Substâncias como ácido hialurônico e PMMA são classificadas como de alto risco; agência orienta pacientes a exigirem registro e aplicação apenas por profissionais qualificados. SÃO PAULO – A Agência Nacional de Vigilância Sanitária (Anvisa) emitiu um alerta nesta quinta-feira (12) sobre os perigos decorrentes do uso inadequado de preenchedores dérmicos injetáveis. A aplicação dessas substâncias […]
Substâncias como ácido hialurônico e PMMA são classificadas como de alto risco; agência orienta pacientes a exigirem registro e aplicação apenas por profissionais qualificados.
SÃO PAULO – A Agência Nacional de Vigilância Sanitária (Anvisa) emitiu um alerta nesta quinta-feira (12) sobre os perigos decorrentes do uso inadequado de preenchedores dérmicos injetáveis. A aplicação dessas substâncias em volumes excessivos ou em áreas do corpo não recomendadas pelos fabricantes pode resultar em danos irreversíveis à saúde.
De acordo com a agência reguladora, produtos populares como o ácido hialurônico, a hidroxiapatita de cálcio, o poli-L-ácido lático (PLLA) e o polimetilmetacrilato (PMMA) são classificados como dispositivos médicos de alto risco. Por essa razão, a comercialização e o uso dependem obrigatoriamente de registro ativo na Anvisa e do cumprimento rigoroso das instruções técnicas.
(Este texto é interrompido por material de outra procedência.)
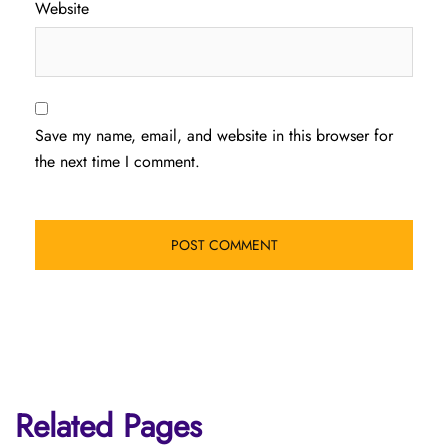
Website
Save my name, email, and website in this browser for
the next time I comment.
Related Pages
Riscos e complicações graves
A nota técnica da Anvisa destaca que o desrespeito às especificações de uso pode levar a consequências clínicas de difícil manejo. Entre os efeitos adversos graves relatados estão:
- Complicações vasculares: Embolia pulmonar e oclusão vascular, que pode causar deficiência visual temporária ou permanente (cegueira).
- Problemas sistêmicos: Inflamações crônicas (granulomas), elevação dos níveis de cálcio no sangue e formação de cálculos renais.
- Falência de órgãos: Casos graves de insuficiência renal com necessidade de hemodiálise.
Orientações ao consumidor
Para garantir a segurança dos procedimentos estéticos, a Anvisa recomenda que o paciente assuma um papel ativo na fiscalização do tratamento. Antes de qualquer aplicação, é fundamental:
- Consultar um profissional qualificado: O plano de tratamento deve ser orientado por especialistas da saúde.
- Verificar o produto: Confirmar se a substância possui registro na Anvisa e se a área de aplicação pretendida está prevista na bula.
- Exigir o cartão de rastreabilidade: O paciente deve receber um comprovante com os dados do lote e do produto utilizado, enquanto uma cópia deve permanecer no prontuário médico.
A agência reforça que, em caso de sintomas adversos após o procedimento, deve-se buscar assistência médica imediata. Denúncias sobre produtos irregulares ou clínicas não autorizadas podem ser feitas pelo sistema Fala.BR, no portal da Ouvidoria da Anvisa.